Wie mehrfach berichtet, plant ein privater Investor ein großes Logistikzentrum auf dem Gelände der Laubenkolonie an der Säntisstraße. Dem stehen protestierende Kleingärtner und Anwohner entgegen. Deshalb beschloss die BVV schon 2010 die Kolonie dauerhaft zu sichern. Dieser Beschluss blieb aber aus bislang nicht geklärten Gründen drei Jahre lang im Rathaus Schöneberg liegen und wurde erst Anfang dieses Jahres, nachdem die ersten Bauvorbescheide schon erteilt waren, von der für Stadtentwicklung im Bezirk zuständigen Stadträtin Sibyll Klotz (Grüne) an den Senat weitergereicht. Da hatten die Bauarbeiten auf einem Nachbargrundstück längst begonnen. Bislang hat niemand bestritten, dass es sich bei dem Marienfelder Koloniegelände um ehemaliges Bahneigentum handelt. Bestritten wurde und wird jedoch, dass das Gelände jemals als Bahnbetriebsgelände genutzt wurde - obwohl die Laubenpieper inzwischen mehrere Hundert Meter Gleise samt Weichen ausgebuddelt und dokumentiert haben. Bestritten werden kann hingegen kaum, dass sich auf dem Gelände in der Nazi-Zeit ein Zwangsarbeitslager befand.

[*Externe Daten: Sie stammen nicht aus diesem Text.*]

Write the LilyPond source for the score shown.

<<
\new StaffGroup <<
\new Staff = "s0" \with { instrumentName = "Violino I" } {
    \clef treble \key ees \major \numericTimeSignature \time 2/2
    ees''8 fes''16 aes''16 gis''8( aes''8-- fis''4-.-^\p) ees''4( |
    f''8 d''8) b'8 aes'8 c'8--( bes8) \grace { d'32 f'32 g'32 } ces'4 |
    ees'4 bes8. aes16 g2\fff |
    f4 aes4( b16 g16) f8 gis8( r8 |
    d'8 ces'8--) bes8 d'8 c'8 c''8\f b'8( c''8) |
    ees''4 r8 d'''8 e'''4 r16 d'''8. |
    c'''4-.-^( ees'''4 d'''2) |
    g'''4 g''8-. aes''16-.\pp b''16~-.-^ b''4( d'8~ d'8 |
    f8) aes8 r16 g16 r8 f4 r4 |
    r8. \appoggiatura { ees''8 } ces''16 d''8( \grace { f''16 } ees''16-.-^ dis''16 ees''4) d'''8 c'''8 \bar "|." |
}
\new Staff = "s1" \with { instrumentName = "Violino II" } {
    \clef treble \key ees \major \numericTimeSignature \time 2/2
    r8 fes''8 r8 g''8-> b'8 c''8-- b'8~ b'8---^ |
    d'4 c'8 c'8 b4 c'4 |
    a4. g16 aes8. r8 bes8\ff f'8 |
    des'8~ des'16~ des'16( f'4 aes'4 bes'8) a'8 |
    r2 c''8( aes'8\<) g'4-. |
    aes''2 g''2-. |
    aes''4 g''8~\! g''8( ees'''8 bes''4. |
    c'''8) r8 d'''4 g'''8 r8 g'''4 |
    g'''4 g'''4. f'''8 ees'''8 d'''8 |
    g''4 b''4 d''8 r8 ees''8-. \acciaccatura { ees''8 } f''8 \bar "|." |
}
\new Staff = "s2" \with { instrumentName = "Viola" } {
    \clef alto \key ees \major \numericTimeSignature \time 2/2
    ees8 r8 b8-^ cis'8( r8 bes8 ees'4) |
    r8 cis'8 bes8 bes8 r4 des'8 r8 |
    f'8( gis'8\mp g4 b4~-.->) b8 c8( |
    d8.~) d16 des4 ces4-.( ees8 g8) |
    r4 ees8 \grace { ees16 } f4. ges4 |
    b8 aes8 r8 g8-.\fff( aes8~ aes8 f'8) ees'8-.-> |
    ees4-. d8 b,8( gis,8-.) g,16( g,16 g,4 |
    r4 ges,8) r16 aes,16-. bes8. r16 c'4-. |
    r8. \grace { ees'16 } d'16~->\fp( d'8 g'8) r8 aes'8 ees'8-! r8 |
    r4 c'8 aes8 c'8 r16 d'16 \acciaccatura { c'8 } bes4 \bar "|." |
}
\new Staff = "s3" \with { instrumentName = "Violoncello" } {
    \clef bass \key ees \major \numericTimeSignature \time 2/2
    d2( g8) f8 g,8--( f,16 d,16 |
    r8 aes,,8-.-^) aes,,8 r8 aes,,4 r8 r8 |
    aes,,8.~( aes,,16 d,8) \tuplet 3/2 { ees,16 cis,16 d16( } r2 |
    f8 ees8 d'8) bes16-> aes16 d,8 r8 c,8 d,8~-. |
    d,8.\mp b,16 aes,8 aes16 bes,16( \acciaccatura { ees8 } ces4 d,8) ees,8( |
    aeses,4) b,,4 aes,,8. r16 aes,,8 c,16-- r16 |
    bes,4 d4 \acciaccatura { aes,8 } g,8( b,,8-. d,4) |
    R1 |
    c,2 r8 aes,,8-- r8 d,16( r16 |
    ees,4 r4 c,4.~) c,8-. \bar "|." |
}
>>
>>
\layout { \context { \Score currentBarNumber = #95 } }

Die CDU fordert nun das Bezirksamt auf, sich beim Senat, dem Eisenbahnbundesamt und der Deutschen Bahn AG dafür einzusetzen, "dass unter Berücksichtigung der jetzigen Nutzung in der Säntisstraße 95-125 ein Informations- und Gedenkort in Erinnerung an die ehemaligen Zwangsarbeiterlager der Deutschen Reichsbahn an der Marienfelder Säntisstraße auf deren historischem Standort geschaffen wird. Hierzu sind noch vorhandene historische Zeugnisse dieser Zeit dauerhaft zu sichern; dazu gehören vor allem Teile der Gleisanlagen, die das Zwangsarbeiterlager von der Trasse der Dresdner Bahn aus erschlossen hatten".

Neben mehreren historisch belegten Orten, die an die dunkle Vergangenheit der NS-Diktatur und die damit verbundenen Schicksale erinnern, will die CDU nun auch die Marienfelder Gartenkolonie zum Gedenkort erklären. "Schließlich befinden sich dort noch historische Anlagen, die von der Vergangenheit als Zwangsarbeiterlager zeugen. Dies gilt es zu sichern und für die Bevölkerung als Ort des Erinnerns und Gedenkens erlebbar zu machen", so CDU-Fraktionschef Ralf Olschewski zur Berliner Woche. Andreas Schwager vom Verein "Grüner Säntispark" und Sprecher der Laubenpieper sagt: "Mit einem Gedenkort in der Kolonie hätten wir überhaupt kein Problem. Wir sind auch jetzt schon eine öffentliche Anlage, durch die jeder spazieren kann."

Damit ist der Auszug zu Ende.